To cut insurance costs, the first thing to do is talk to your agent. Your agent can tell you about discounts and other painless ways to reduce your premiums, says Charles Valinotti, a senior vice president with insurer QBE North America.
'Insurance companies reward drivers for behaviors that reduce risk,' Valinotti says. 'But you have to ask your agent which discounts and savings apply to your situation. You may be surprised to learn the number of ways you can lower your premiums.'
For example, if one of your teenage drivers earns As and Bs in school, you may be eligible for a good student discount, Valinotti says. You may also be eligible for a discount if your son or daughter attends college more than 100 miles from home, and does not have a car at school.
Other ways to save include:
* Owning two or more cars and covering them on one policy.
* Owning a vehicle that's outfitted with safety equipment like anti-lock brakes, air bags or a security system.

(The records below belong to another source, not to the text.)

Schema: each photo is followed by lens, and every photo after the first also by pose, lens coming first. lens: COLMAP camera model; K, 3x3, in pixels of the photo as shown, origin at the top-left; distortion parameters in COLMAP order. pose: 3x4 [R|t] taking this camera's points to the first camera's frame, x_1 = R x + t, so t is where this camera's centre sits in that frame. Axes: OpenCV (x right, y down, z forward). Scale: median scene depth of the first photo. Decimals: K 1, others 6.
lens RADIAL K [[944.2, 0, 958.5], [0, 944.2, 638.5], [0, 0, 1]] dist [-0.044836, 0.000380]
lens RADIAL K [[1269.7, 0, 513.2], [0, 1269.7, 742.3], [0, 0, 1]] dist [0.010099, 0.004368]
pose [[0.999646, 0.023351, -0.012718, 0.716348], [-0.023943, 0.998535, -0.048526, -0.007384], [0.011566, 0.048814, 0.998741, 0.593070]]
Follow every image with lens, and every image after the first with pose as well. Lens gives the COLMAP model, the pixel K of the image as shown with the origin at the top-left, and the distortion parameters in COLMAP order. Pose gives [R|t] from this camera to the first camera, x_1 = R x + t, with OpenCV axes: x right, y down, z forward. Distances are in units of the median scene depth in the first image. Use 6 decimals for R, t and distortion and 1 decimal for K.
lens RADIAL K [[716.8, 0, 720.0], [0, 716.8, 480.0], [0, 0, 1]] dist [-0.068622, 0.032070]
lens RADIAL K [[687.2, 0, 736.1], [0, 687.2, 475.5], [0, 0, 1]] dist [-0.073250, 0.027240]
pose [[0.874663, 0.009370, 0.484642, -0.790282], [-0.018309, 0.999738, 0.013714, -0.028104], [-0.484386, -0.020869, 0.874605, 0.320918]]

* Having a passive anti-theft device, such as a 'smart' chip embedded within a car key.
* Paying the full cost of the premium up front.
* Safe driving. Keep your driving record accident-free for 36 months.
* Buying your auto and homeowners, renters or condominium insurance from the same company.
Whatever you do, don't cut corners with coverage. While it may be tempting, it is best not to buy a policy that offers bare bones coverage. A savvier way to save money would be to increase your deductible, Valinotti advises.
'Rather than buying minimal coverage, think about increasing your potential out-of-pocket cost if you have an accident,' Valinotti says. 'If you can handle it, raising your deductible can lower your premium without reducing the amount of coverage on your vehicles. Your agent can tell you exactly how much you'll save in premiums by choosing a higher deductible policy.'
Don't focus strictly on cost when choosing an insurer. A company that offers auto insurance at rock bottom prices may not be your friend if it takes forever to handle claims. Do your homework on a company's record of claims service before you buy coverage.